What constitutes educational research?

For a change of pace, I thought today I'd revisit our original purpose around educational research as it's the content of my class tonight. The course is Critical Review of Research and the professor has asked us: What constitutes research?

We've started with the idea of "cherry picking" research. As a way of framing the conversation, a connection is made between researchers picking the data they want and people using quotes from the Bible to support an argument. As often happens in courses, we've meandered over the idea of the quality of research. Consider - is everything ASCD publishes high quality? Do they review content for books around ethical issues? Do they look for evidence behind a book (excluding Marzano, of course) before publishing it. Let's ignore for a moment all of the discussion about the federal policy around quality research. Are educators even taught how to be effective discriminators of research? Is that what curriculum coordinators and Associate Superintendents are for?

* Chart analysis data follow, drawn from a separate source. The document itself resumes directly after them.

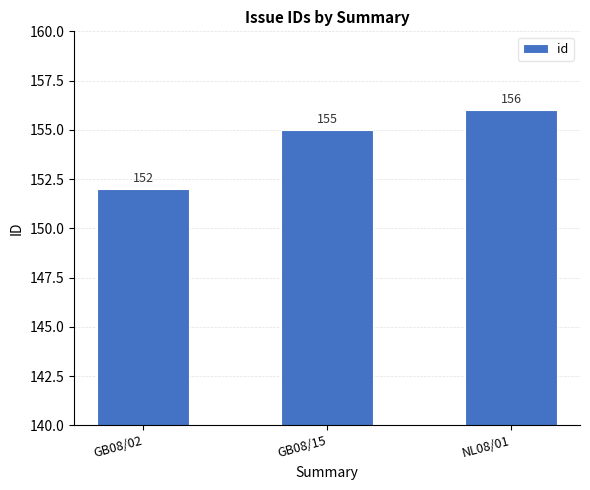

What is the maximum value shown in the chart?

156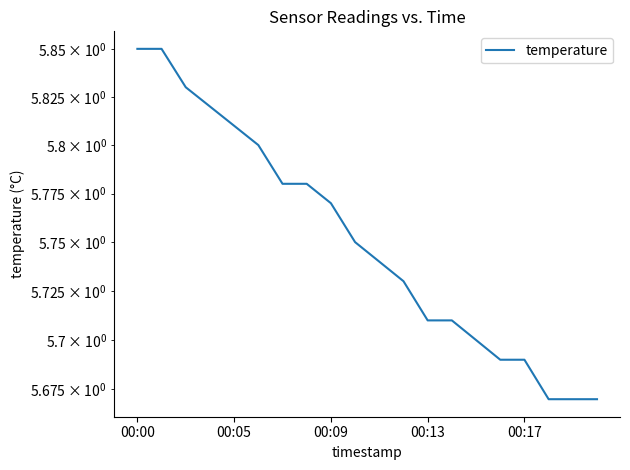

How many distinct data groups are displayed?

1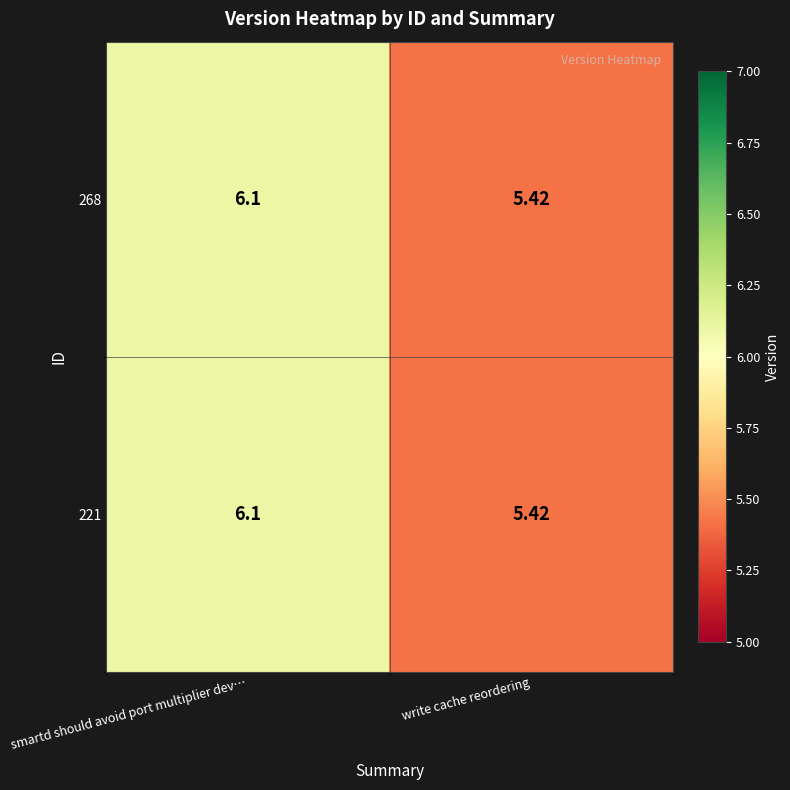

Count the number of categories in the chart.

2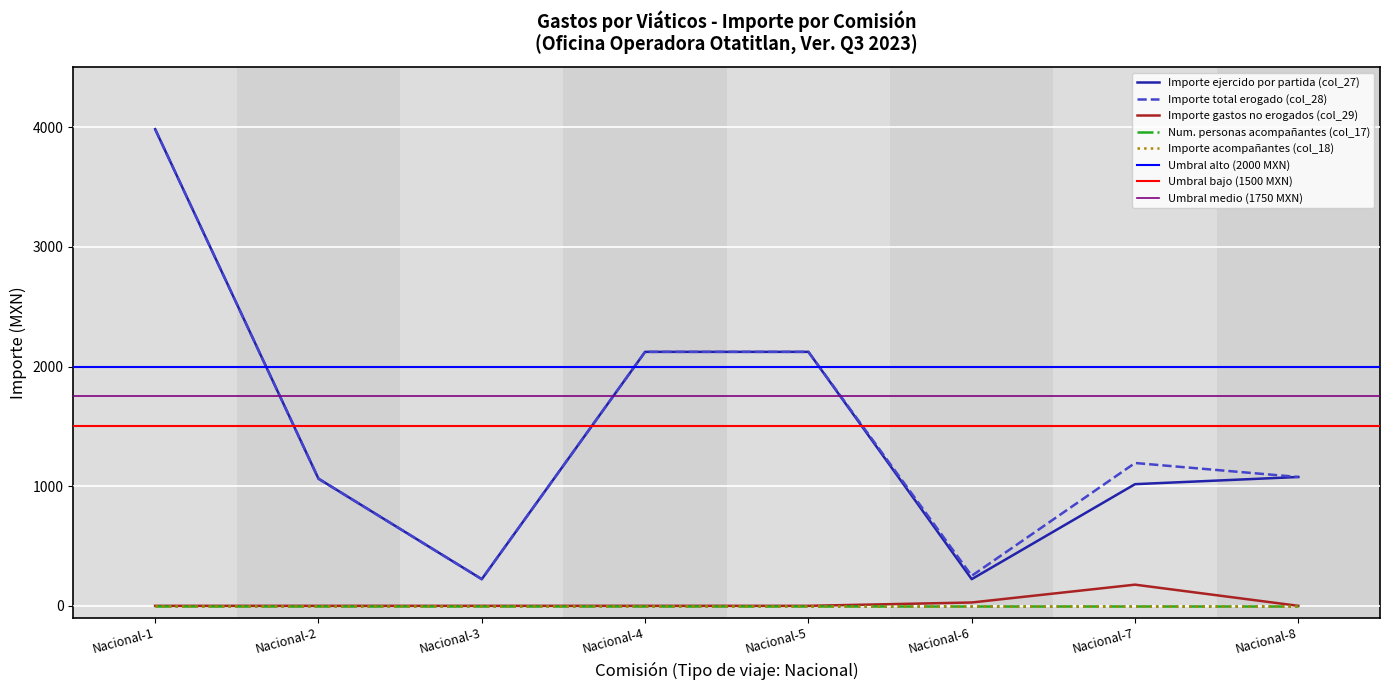

What is the approximate value of Importe total erogado (col_28) at Nacional-3?

223.0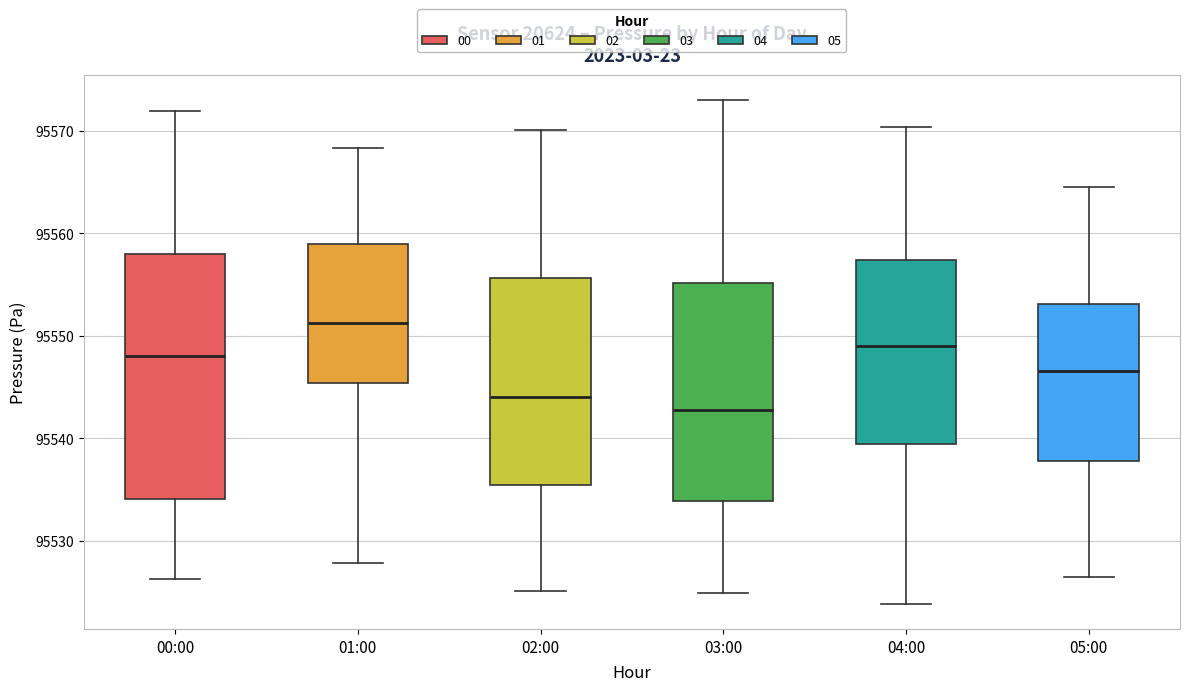

Which box is the tallest, from its lower edge to its upper edge?

00:00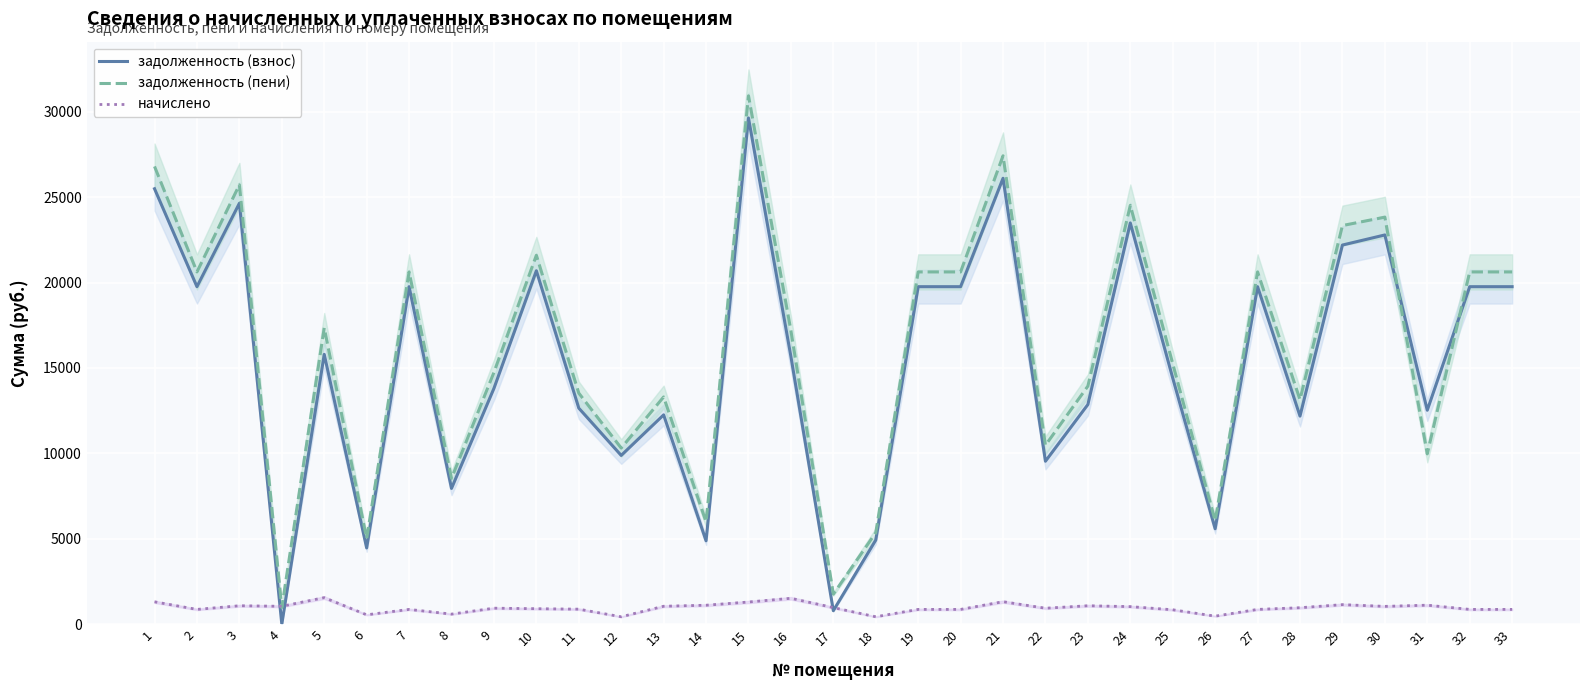

What is the sum of the задолженность (пени) values at 4 and 13?

14277.6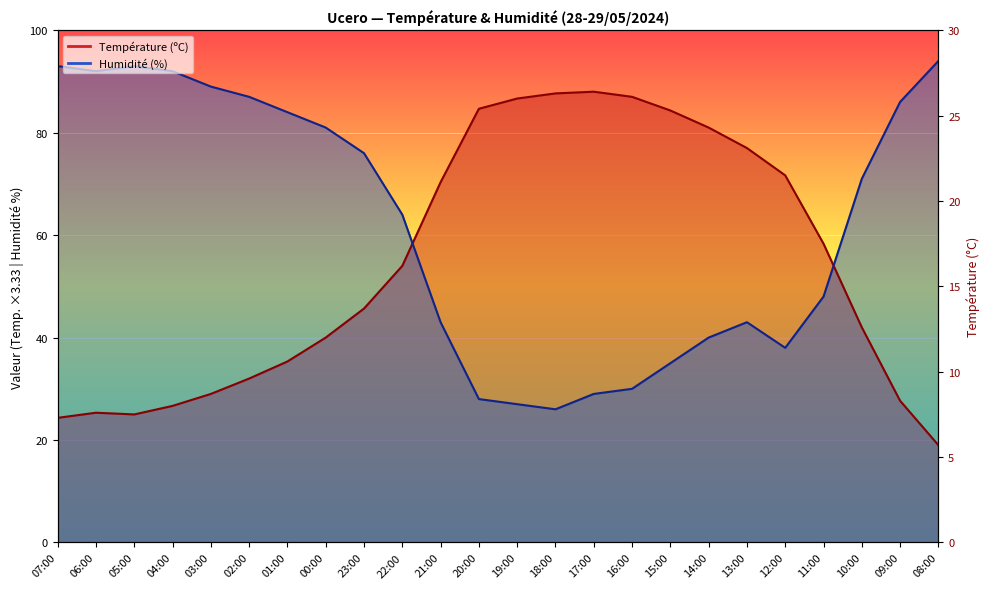

Where is the first local maximum for Humidité (%)?

05:00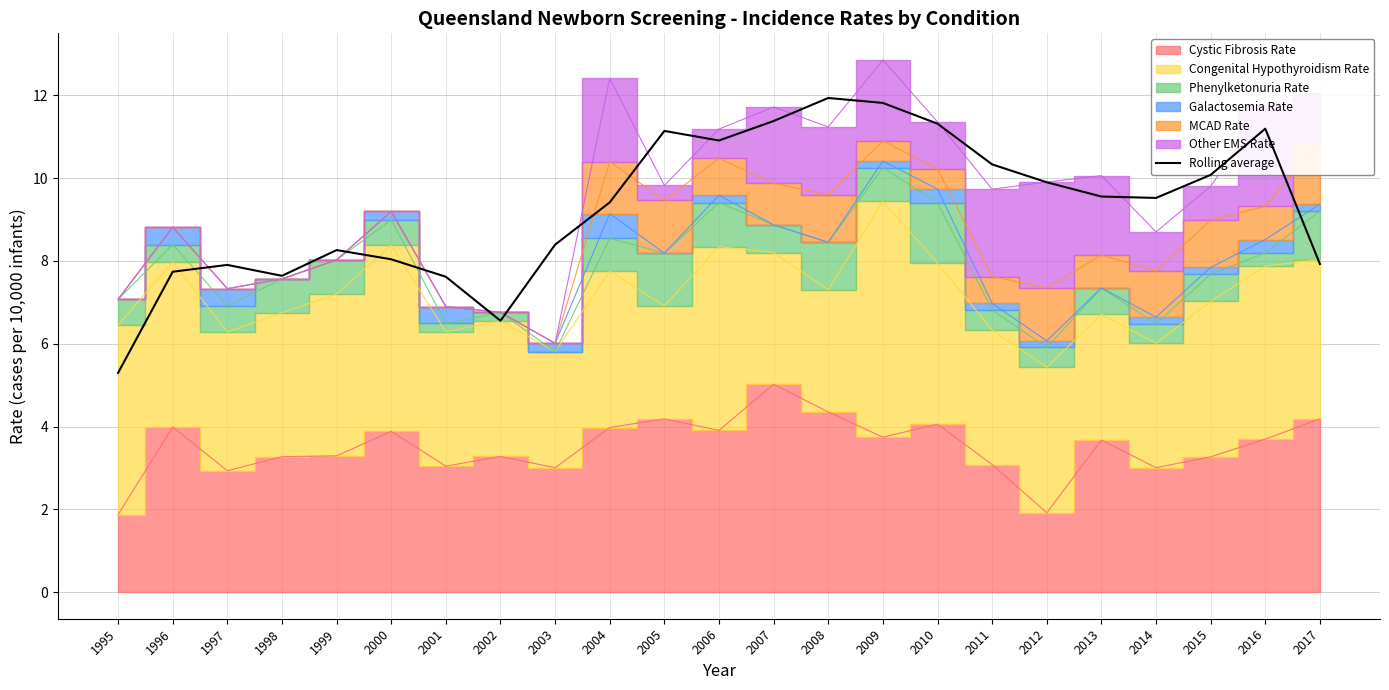

At which label does the data first exceed 9?

2004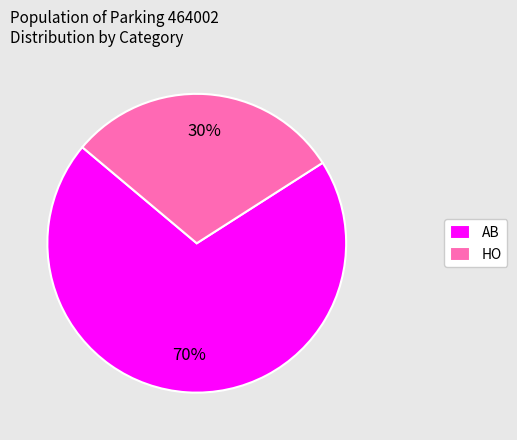

Does AB represent more than half of the total?

Yes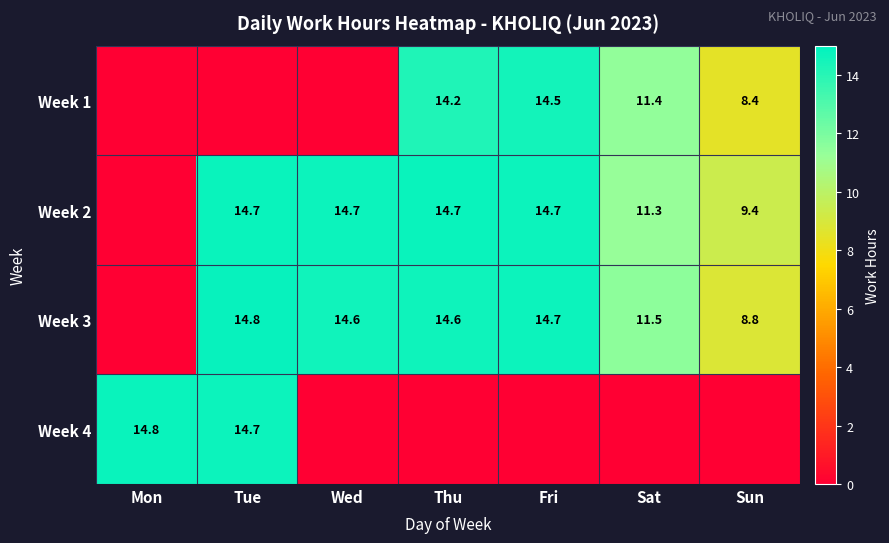

What is the sum of the Week 2 values at Wed and Sat?

26.0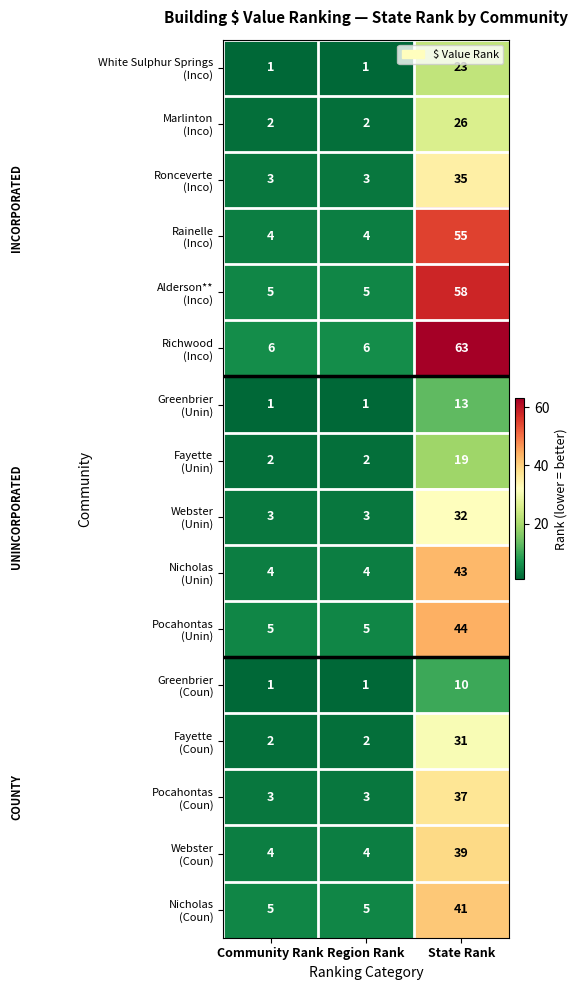

What is the total value across all series at Region Rank?

51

How about you? Do you feel you were/are prepared to filter through research? Do you seek out research to inform your practice?

1 comment:

Theresa G said...

The Learning System, a publication from NSDC, published an interesting article in their November 2007 issue titled "The good, the bad, the irrelevant: A brief guide to education research." It provides an interesting "worksheet" for educators to use to help determine whether something is "quality" research.
Interestingly - I heard a SED representative recently comment that much of what we have in education is not scientifically based - but rather evidence based. His premise was that education does not lend itself to true scientifically based research given in part that there are too many variables that cannot be replicated. What say you?